Berhubungan seperti dulu. Yah tentu saja. Apa yang diharapkan Gus dari Hana selain hubungan mereka yang seperti dulu. Hubungan baik yang akan akan berkembang ke mana-mana. Akan tetapi bukankah itu lebih baik daripada tidak sama sekali.

“Gus, aku harus pergi,” ucap Hana setelah beberapa lama mereka hanya berdiri dalam kecanggungan.

“Oh ya tentu saja. Apakah kau mau ku antar?”

“Tidak perlu, aku hanya akan kembali sebentar untuk menemui ibumu, lalu aku akan pulang.”

“Pulang? Aku baru saja datang dan kau sudah akan pulang?”

Hana mengerlingkan pandangannya ke arah lain sambil mengangkat bahu. “Yah aku tidak bisa lama-lama karena besok aku harus bekerja, begadang tidak baik bagiku.”

Memangnya Hana itu anak-anak yang harus tidur di bawah jam 10. Pertanyaan itu tersangkut di tenggorokan Gus, ia tidak mengucapkannya. “Begitu? Apakah kau mau kuantar pulang?”

Sesaat setelah pertanyaan itu terlontar, Gus menyesalinya. Ia baru saja ditolak dan dengan bodohnya ia menawarkan lagi. Kenapa otaknya tidak berfungsi dengan baik saat di dekat Hana. Setelah tujuh tahun berpisah dari wanita di hadapannya, rasa kagumnya bukannya meluntur, namun malah menjadi-jadi hingga ke taraf gugup nan bodoh.

“Yah boleh.”

“Ya apa?” Gus berharap ia tidak salah dengar.

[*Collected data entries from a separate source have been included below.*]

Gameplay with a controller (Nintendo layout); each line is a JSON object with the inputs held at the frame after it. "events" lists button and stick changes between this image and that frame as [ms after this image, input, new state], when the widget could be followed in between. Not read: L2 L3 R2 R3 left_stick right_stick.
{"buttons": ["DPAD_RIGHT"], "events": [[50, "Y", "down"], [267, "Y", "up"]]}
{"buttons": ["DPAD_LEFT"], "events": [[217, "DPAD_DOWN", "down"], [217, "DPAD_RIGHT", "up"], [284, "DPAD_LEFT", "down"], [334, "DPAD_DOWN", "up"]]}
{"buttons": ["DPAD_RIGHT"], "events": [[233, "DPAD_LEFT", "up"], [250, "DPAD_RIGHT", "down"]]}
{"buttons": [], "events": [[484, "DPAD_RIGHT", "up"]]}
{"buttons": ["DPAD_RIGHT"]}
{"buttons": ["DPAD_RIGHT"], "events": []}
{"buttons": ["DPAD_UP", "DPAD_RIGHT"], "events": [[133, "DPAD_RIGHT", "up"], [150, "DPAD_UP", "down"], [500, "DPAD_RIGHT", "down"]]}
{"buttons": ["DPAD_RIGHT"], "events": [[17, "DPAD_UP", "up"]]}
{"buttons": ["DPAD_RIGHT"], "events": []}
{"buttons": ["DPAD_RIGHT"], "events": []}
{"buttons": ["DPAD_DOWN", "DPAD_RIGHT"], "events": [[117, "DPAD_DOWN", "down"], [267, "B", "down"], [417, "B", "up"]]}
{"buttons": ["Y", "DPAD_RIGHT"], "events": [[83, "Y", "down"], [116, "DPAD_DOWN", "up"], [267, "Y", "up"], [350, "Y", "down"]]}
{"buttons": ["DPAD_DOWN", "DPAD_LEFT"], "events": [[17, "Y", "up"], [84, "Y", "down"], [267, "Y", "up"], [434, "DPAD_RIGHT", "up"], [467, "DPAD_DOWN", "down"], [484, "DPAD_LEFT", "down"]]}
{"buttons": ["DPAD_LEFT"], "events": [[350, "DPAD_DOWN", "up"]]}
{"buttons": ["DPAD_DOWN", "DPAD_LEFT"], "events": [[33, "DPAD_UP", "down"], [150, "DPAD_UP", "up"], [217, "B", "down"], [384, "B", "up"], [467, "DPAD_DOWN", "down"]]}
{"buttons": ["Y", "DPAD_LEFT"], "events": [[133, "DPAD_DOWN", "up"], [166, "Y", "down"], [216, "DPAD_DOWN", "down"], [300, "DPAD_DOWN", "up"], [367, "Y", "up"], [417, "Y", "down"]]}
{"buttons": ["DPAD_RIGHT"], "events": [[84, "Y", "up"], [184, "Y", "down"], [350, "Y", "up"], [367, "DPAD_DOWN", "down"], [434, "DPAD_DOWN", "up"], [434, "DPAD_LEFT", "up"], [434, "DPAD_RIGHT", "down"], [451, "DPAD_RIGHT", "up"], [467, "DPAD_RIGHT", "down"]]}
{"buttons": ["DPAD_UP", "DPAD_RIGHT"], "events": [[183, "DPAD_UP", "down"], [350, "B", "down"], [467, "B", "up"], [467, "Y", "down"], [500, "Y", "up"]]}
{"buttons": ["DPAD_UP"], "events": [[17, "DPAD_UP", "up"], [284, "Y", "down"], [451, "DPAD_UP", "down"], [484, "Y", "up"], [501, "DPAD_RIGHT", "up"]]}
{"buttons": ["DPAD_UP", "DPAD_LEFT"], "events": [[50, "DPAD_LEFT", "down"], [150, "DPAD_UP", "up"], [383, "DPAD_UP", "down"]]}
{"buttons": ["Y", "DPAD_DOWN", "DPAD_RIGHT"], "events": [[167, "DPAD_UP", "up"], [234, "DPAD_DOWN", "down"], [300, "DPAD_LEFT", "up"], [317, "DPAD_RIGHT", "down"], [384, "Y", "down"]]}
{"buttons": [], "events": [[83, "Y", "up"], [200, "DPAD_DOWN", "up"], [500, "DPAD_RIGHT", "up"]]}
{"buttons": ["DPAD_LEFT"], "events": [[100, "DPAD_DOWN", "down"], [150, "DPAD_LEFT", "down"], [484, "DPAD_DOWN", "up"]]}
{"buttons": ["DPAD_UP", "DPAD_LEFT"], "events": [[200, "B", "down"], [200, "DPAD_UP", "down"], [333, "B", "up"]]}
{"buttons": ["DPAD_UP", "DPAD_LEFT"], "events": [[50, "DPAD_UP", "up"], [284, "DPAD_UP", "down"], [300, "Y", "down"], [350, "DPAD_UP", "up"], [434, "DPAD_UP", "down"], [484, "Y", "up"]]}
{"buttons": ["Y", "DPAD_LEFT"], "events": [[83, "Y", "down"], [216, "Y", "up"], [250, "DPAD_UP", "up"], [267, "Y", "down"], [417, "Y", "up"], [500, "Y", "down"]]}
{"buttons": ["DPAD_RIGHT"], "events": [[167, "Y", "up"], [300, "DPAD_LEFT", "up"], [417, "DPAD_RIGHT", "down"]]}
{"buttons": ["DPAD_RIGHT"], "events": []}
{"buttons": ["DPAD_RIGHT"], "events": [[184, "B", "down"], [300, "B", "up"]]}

“Apa telingamu perlu kubersihkan, Gus? Kubilang ‘ya boleh’, harusnya aku tidak mengulangi jawabanku,” ujar Hana dengan nada yang agak ketus.

Kendati demikian persetujuan itu berhasil memunculkan seulas senyum samat di bibir Gus yang buru-buru dihapusnya.

“Ya. Ayo.”

Hana mengikuti Gus keluar. Saat mendekati aula depan, Hana menarik lengan kemeja Gus hingga mereka berdua berhenti. “Kurasa aku pulang sendiri saja, rasanya tidak enak kalau tuan rumah harus meninggalkan pestanya.”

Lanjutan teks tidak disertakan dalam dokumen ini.